Velasquez-Manoff writes: “Diversity is hard. But that’s exactly why it’s so good for us,” and quoting Katherine Phillips of Columbia Business School, likens it to the pain of muscles in a workout—the hurt is indicative of something growing stronger.

Indeed, research I’ve done with Kathleen Korgen shows that even in close cross-racial friendships, friends tend to avoid the topic of race altogether, or else joke about it without taking racism seriously as a difference between them.
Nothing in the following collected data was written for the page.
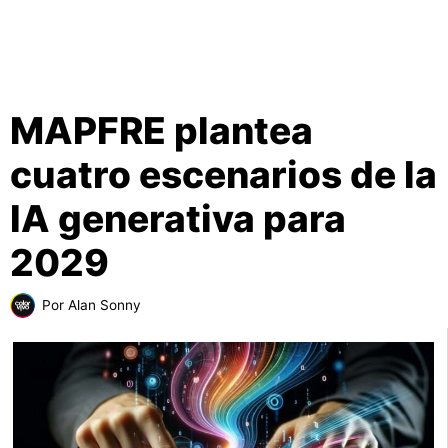
MAPFRE plantea
cuatro escenarios de la
IA generativa para
2029
Por
Alan Sonny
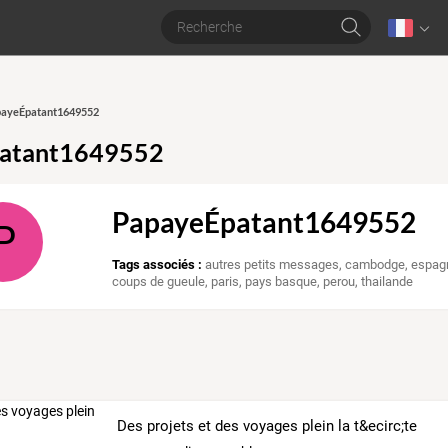
apayeÉpatant1649552
atant1649552
PapayeÉpatant1649552
P
Tags associés :
autres petits messages
,
cambodge
,
espag
coups de gueule
,
paris
,
pays basque
,
perou
,
thailande
Des projets et des voyages plein la t&ecirc;te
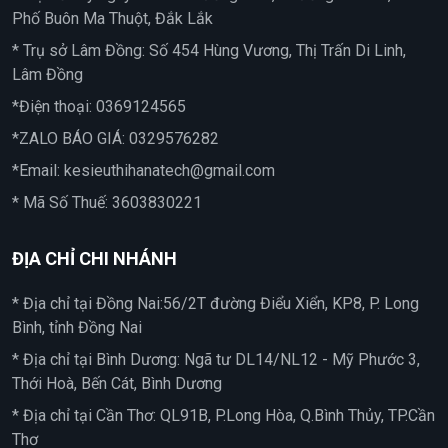
Phố Buôn Ma Thuột, Đắk Lắk
* Trụ sở Lâm Đồng: Số 454 Hùng Vương, Thị Trấn Di Linh,
Lâm Đồng
*Điện thoại:
0369124565
*ZALO BÁO GIÁ:
0329576282
*Email:
kesieuthihanatech@gmail.com
* Mã Số Thuế: 3603830221
ĐỊA CHỈ CHI NHÁNH
* Địa chỉ tại Đồng Nai:56/2T đường Điểu Xiển, KP8, P. Long
Bình, tỉnh Đồng Nai
* Địa chỉ tại Bình Dương: Ngã tư DL14/NL12 - Mỹ Phước 3,
Thới Hoà, Bến Cát, Bình Dương
* Địa chỉ tại Cần Thơ: QL91B, P.Long Hòa, Q.Bình Thủy, TP.Cần
Thơ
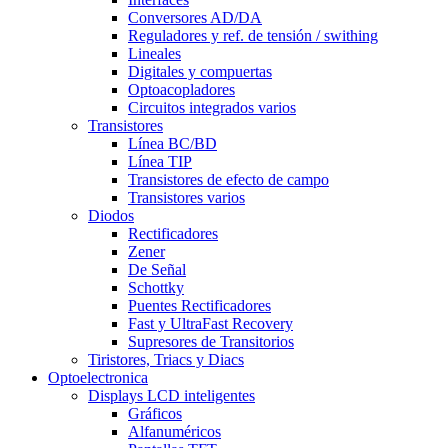
Conversores AD/DA
Reguladores y ref. de tensión / swithing
Lineales
Digitales y compuertas
Optoacopladores
Circuitos integrados varios
Transistores
Línea BC/BD
Línea TIP
Transistores de efecto de campo
Transistores varios
Diodos
Rectificadores
Zener
De Señal
Schottky
Puentes Rectificadores
Fast y UltraFast Recovery
Supresores de Transitorios
Tiristores, Triacs y Diacs
Optoelectronica
Displays LCD inteligentes
Gráficos
Alfanuméricos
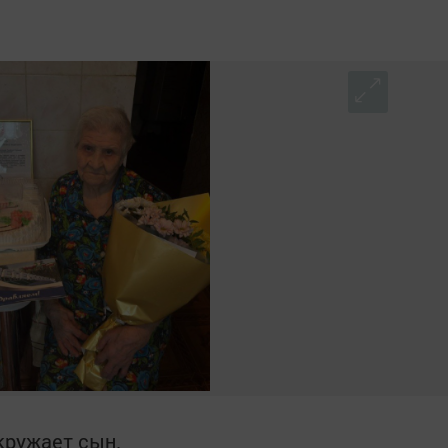
кружает сын.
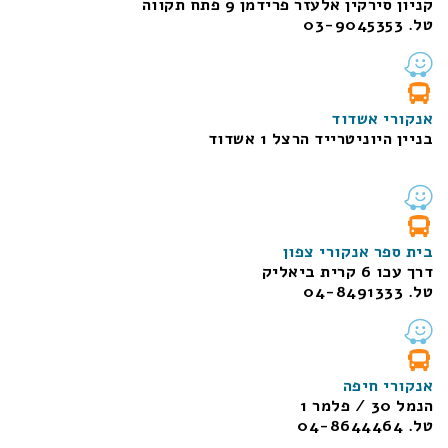
קניון סירקין אלעזר פרידמן 9 פתח תקווה
טל. 03-9045353
אנקורי אשדוד
בניין היוניטרייד הרצל 1 אשדוד
בית ספר אנקורי צפון
דרך עכו 6 קרית ביאליק
טל. 04-8491333
אנקורי חיפה
הנמל 30 / פלמר 1
טל. 04-8644464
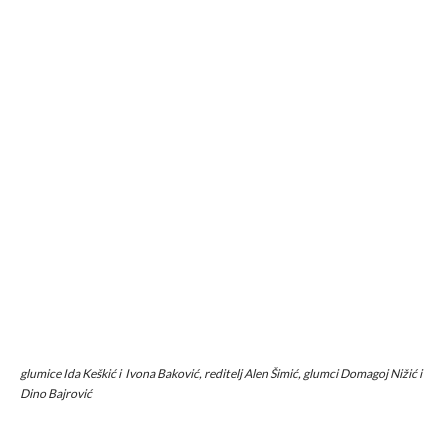
glumice Ida Keškić i Ivona Baković, reditelj Alen Šimić, glumci Domagoj Nižić i
Dino Bajrović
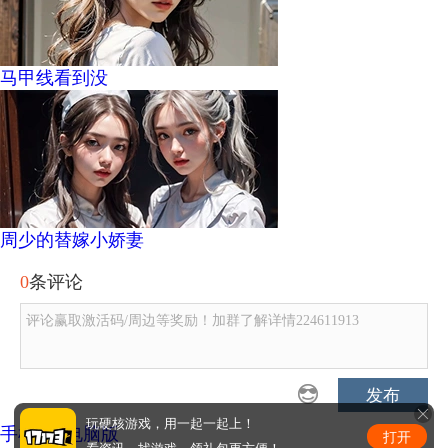
马甲线看到没
周少的替嫁小娇妻
0
条评论
评论赢取激活码/周边等奖励！加群了解详情224611913
发布
玩硬核游戏，用一起一起上！
手机版
|
电脑版
打开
Is it any wonder that research shows us many more young people are having cross-racial dating relationships now, but far fewer of those dating relationships actually move onto an interracial marriage —- hence sociologist Zhenchao Qian reminding us this is the “last taboo.”
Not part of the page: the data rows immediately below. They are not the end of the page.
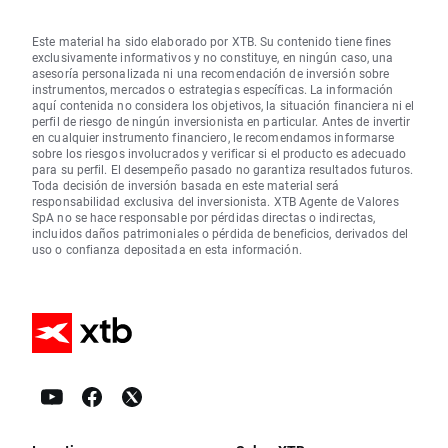
Este material ha sido elaborado por XTB. Su contenido tiene fines
exclusivamente informativos y no constituye, en ningún caso, una
asesoría personalizada ni una recomendación de inversión sobre
instrumentos, mercados o estrategias específicas. La información
aquí contenida no considera los objetivos, la situación financiera ni el
perfil de riesgo de ningún inversionista en particular. Antes de invertir
en cualquier instrumento financiero, le recomendamos informarse
sobre los riesgos involucrados y verificar si el producto es adecuado
para su perfil. El desempeño pasado no garantiza resultados futuros.
Toda decisión de inversión basada en este material será
responsabilidad exclusiva del inversionista. XTB Agente de Valores
SpA no se hace responsable por pérdidas directas o indirectas,
incluidos daños patrimoniales o pérdida de beneficios, derivados del
uso o confianza depositada en esta información.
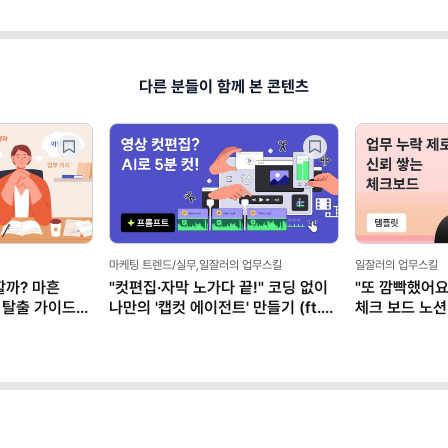
다른 분들이 함께 본 콘텐츠
마케팅 트렌드/실무,일잘러의 업무스킬
일잘러의 업무스킬
할까? 마흔
"컷편집·자막 노가다 끝!" 코딩 없이
"또 깜빡했어요
 탈출 가이드
나만의 '캡컷 에이전트' 만들기 (ft.
체크 보드 노션
클로드)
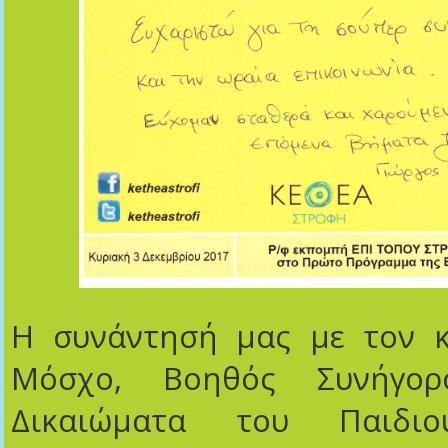
Η συνάντησή μας με τον κ
Μόσχο, Βοηθός Συνήγο
Δικαιώματα του Παιδ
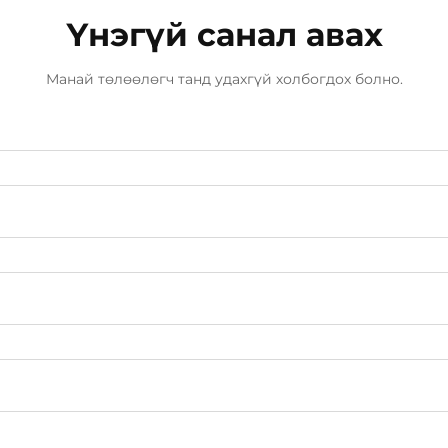
Үнэгүй санал авах
Манай төлөөлөгч танд удахгүй холбогдох болно.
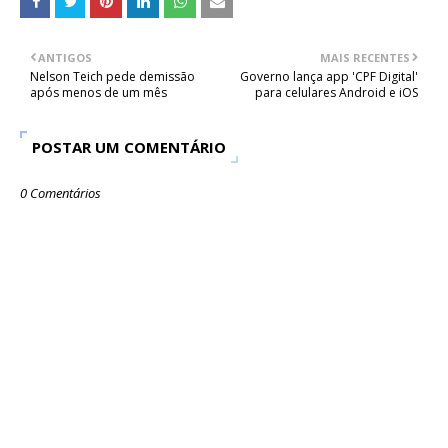
ANTIGOS
MAIS RECENTES
Nelson Teich pede demissão
Governo lança app 'CPF Digital'
após menos de um mês
para celulares Android e iOS
POSTAR UM COMENTÁRIO
0 Comentários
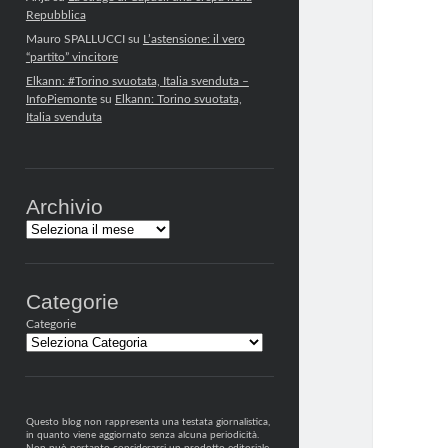
Repubblica
Mauro SPALLUCCI
su
L’astensione: il vero
“partito” vincitore
Elkann: #Torino svuotata, Italia svenduta –
InfoPiemonte
su
Elkann: Torino svuotata,
Italia svenduta
Archivio
Archivi
Categorie
Categorie
Questo blog non rappresenta una testata giornalistica,
in quanto viene aggiornato senza alcuna periodicità.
It is one thing for two people to connect one-on-one, but quite another for them to forge a marriage which bonds their entire social/familial circles —- that will take some hard word, creating conflicts, some of which might never get fully worked out. Those who are already facing the daily pain of racism may not see themselves as able to voluntarily sign themselves up for yet another battle with this monster called race—-after all, so much of it they did not sign up for and is out of their control. And on the flip side, someone like President Donald Trump with a fragile ego and in unfamiliar territory may seek to surround himself with sameness in effort to assuage his own fears—-as might many of his supporters also.
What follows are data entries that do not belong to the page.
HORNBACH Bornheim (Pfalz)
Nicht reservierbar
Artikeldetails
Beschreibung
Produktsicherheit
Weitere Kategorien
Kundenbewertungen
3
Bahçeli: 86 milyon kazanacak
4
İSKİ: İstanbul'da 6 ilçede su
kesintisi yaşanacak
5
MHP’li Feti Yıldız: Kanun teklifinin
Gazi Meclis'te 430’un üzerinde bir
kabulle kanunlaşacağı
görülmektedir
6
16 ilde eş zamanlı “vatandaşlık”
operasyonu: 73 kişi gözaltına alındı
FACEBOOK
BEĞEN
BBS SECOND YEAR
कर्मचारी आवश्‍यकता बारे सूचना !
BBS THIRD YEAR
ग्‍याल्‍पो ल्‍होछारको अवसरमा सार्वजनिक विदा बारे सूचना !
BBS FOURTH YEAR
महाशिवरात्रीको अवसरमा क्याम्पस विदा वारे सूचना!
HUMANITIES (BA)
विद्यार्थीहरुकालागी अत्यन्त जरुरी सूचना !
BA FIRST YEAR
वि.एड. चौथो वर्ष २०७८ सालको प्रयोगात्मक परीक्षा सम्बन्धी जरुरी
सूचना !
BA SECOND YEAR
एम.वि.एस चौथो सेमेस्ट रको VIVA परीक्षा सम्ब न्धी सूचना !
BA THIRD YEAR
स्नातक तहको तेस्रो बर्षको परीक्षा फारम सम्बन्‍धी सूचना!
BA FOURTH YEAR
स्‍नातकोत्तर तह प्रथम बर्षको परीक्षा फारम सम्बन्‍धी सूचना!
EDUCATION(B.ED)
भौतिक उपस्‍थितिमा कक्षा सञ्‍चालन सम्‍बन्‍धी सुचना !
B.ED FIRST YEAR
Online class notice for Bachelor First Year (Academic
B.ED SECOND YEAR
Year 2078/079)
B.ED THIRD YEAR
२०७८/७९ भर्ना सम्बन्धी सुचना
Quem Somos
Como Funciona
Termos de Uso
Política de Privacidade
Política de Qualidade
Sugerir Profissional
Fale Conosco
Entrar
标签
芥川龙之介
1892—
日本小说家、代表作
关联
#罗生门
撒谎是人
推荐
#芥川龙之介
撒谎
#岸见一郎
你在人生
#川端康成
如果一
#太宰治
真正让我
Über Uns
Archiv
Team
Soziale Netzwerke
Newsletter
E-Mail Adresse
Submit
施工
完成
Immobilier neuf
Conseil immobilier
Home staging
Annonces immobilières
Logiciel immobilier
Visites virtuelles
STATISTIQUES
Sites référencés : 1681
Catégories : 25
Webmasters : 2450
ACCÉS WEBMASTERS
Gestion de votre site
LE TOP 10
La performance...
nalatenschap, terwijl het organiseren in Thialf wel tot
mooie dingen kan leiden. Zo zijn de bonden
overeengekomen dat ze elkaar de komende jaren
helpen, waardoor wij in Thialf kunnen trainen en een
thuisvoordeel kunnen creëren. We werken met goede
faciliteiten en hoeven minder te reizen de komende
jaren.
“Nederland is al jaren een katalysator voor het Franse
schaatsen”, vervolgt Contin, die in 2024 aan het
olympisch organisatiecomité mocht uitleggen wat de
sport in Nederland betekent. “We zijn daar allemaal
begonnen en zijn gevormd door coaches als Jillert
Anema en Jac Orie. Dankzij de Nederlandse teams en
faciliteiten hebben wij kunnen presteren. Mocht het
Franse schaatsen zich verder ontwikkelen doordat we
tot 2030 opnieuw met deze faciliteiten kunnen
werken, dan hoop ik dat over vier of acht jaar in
As Joe Feagin and Kimberley Ducey argue in their forthcoming book Elite White Men Ruling, Trump operates from a white-virtuous-arrogance frame. Elite white men often have little to no intimate contact with nonwhites yet boldly attempt to speak with authority about them nonetheless. Diversity can be scary to the monoracials on both “sides,” albeit for quite different reasons.

Yet Velasquez-Manoff’s brilliantly crafted piece demonstrates with a mountain of evidence that facing those fears and struggles will produce a result that is so worth it! And he further shows us that even without interracial marriage or offspring of our own, we can take the plunge to “diversify” our own experiences to similar positive results. But no pain, no gain. So time to get to work to make this a stronger brighter world for our children, grandchildren, great-grandchildren, and beyond. Because after all, there is no turning back this tide of multiracials coming up to show us the way!

Dr. Eileen O’Brien is Associate Professor of Sociology and Associate Chair of Social Sciences at Saint Leo University, Virginia campus. In addition to teaching and writing books on race relations and racism, she leads community workshops on race, including the upcoming “Loving Across Differences.”